What the exercise asks –
Reproduce the lines below, changing every "Berlin" to "Hamburg" and leaving everything else as it is. Omit the pictures.

Data for processing section start

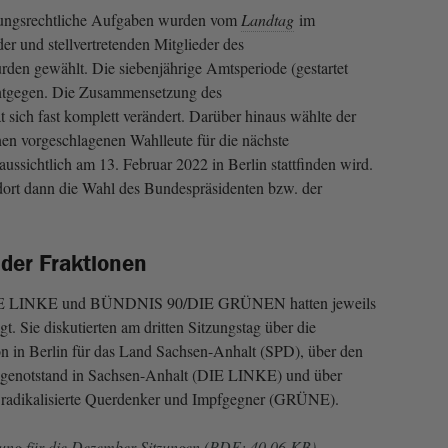
sungsrechtliche Aufgaben wurden vom
Landtag
im
der und stellvertretenden Mitglieder des
den gewählt. Die siebenjährige Amtsperiode (gestartet
entgegen. Die Zusammensetzung des
 sich fast komplett verändert. Darüber hinaus wählte der
en vorgeschlagenen Wahlleute für die nächste
raussichtlich am 13. Februar 2022 in Berlin stattfinden wird.
ort dann die Wahl des Bundespräsidenten bzw. der
 der Fraktionen
DIE LINKE und BÜNDNIS 90/DIE GRÜNEN hatten jeweils
t. Sie diskutierten am dritten Sitzungstag über die
n in Berlin für das Land Sachsen-Anhalt (SPD), über den
egenotstand in Sachsen-Anhalt (DIE LINKE) und über
 radikalisierte Querdenker und Impfgegner (GRÜNE).
ng für die Dezember-Sitzungen (PDF; 40.06 KB)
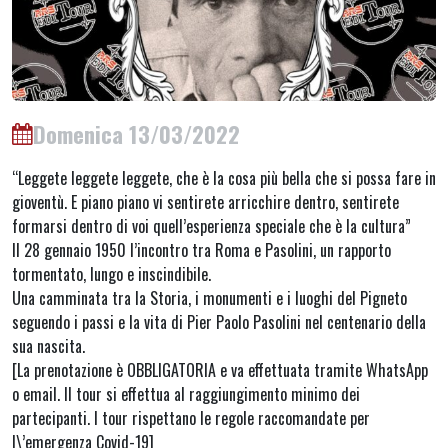
Domenica 13/03/2022
“Leggete leggete leggete, che è la cosa più bella che si possa fare in
gioventù. E piano piano vi sentirete arricchire dentro, sentirete
formarsi dentro di voi quell’esperienza speciale che è la cultura”
Il 28 gennaio 1950 l’incontro tra Roma e Pasolini, un rapporto
tormentato, lungo e inscindibile.
Una camminata tra la Storia, i monumenti e i luoghi del Pigneto
seguendo i passi e la vita di Pier Paolo Pasolini nel centenario della
sua nascita.
[La prenotazione è OBBLIGATORIA e va effettuata tramite WhatsApp
o email. Il tour si effettua al raggiungimento minimo dei
partecipanti. I tour rispettano le regole raccomandate per
l\’emergenza Covid-19]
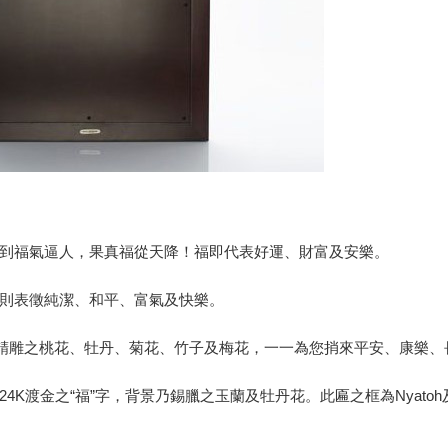
到福氣逼人，果真福從天降！福即代表好運、財富及安樂。
則表徵純潔、和平、富氣及快樂。
工精雕之桃花、牡丹、菊花、竹子及梅花，一一為您捎來平安、康樂
4K渡金之“福”字，背景乃錫臘之玉蘭及牡丹花。此匾之框為Nyato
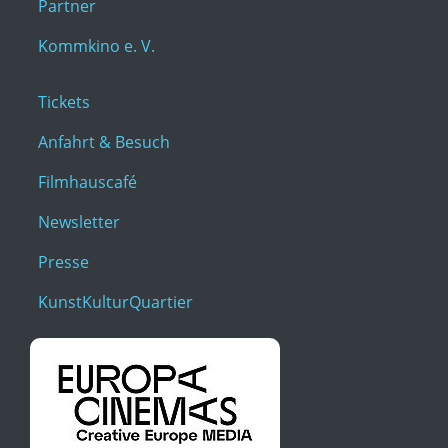
Partner
Kommkino e. V.
Tickets
Anfahrt & Besuch
Filmhauscafé
Newsletter
Presse
KunstKulturQuartier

Data for processing section end

Response box –
sungsrechtliche Aufgaben wurden vom
Landtag
im
der und stellvertretenden Mitglieder des
den gewählt. Die siebenjährige Amtsperiode (gestartet
entgegen. Die Zusammensetzung des
 sich fast komplett verändert. Darüber hinaus wählte der
en vorgeschlagenen Wahlleute für die nächste
raussichtlich am 13. Februar 2022 in Hamburg stattfinden wird.
ort dann die Wahl des Bundespräsidenten bzw. der
 der Fraktionen
DIE LINKE und BÜNDNIS 90/DIE GRÜNEN hatten jeweils
t. Sie diskutierten am dritten Sitzungstag über die
n in Hamburg für das Land Sachsen-Anhalt (SPD), über den
egenotstand in Sachsen-Anhalt (DIE LINKE) und über
 radikalisierte Querdenker und Impfgegner (GRÜNE).
ng für die Dezember-Sitzungen (PDF; 40.06 KB)
Domenica 13/03/2022
“Leggete leggete leggete, che è la cosa più bella che si possa fare in
gioventù. E piano piano vi sentirete arricchire dentro, sentirete
formarsi dentro di voi quell’esperienza speciale che è la cultura”
Il 28 gennaio 1950 l’incontro tra Roma e Pasolini, un rapporto
tormentato, lungo e inscindibile.
Una camminata tra la Storia, i monumenti e i luoghi del Pigneto
seguendo i passi e la vita di Pier Paolo Pasolini nel centenario della
sua nascita.
[La prenotazione è OBBLIGATORIA e va effettuata tramite WhatsApp
o email. Il tour si effettua al raggiungimento minimo dei
partecipanti. I tour rispettano le regole raccomandate per
l\’emergenza Covid-19]
到福氣逼人，果真福從天降！福即代表好運、財富及安樂。
則表徵純潔、和平、富氣及快樂。
工精雕之桃花、牡丹、菊花、竹子及梅花，一一為您捎來平安、康樂
4K渡金之“福”字，背景乃錫臘之玉蘭及牡丹花。此匾之框為Nyato
Partner
Kommkino e. V.
Tickets
Anfahrt & Besuch
Filmhauscafé
Newsletter
Presse
KunstKulturQuartier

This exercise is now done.